Task directions: Exactly the lines from the one with "2022年3月～受付・診療時間の変更のお知らせ" to the end of the data below should be set down, and no others.

[Transcribed page contents]
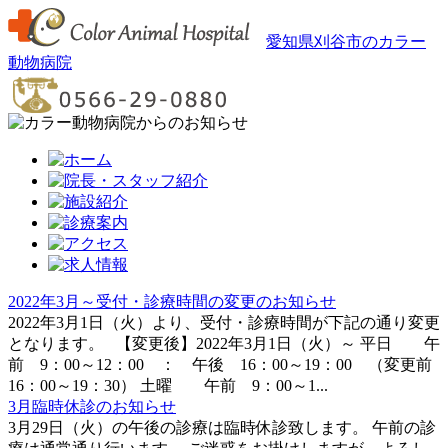
愛知県刈谷市のカラー
動物病院
2022年3月～受付・診療時間の変更のお知らせ
2022年3月1日（火）より、受付・診療時間が下記の通り変更
となります。 【変更後】2022年3月1日（火）～ 平日 午
前 9：00～12：00 ： 午後 16：00～19：00 （変更前
16：00～19：30） 土曜 午前 9：00～1...
3月臨時休診のお知らせ
3月29日（火）の午後の診療は臨時休診致します。 午前の診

Solved problem:
2022年3月～受付・診療時間の変更のお知らせ
2022年3月1日（火）より、受付・診療時間が下記の通り変更
となります。 【変更後】2022年3月1日（火）～ 平日 午
前 9：00～12：00 ： 午後 16：00～19：00 （変更前
16：00～19：30） 土曜 午前 9：00～1...
3月臨時休診のお知らせ
3月29日（火）の午後の診療は臨時休診致します。 午前の診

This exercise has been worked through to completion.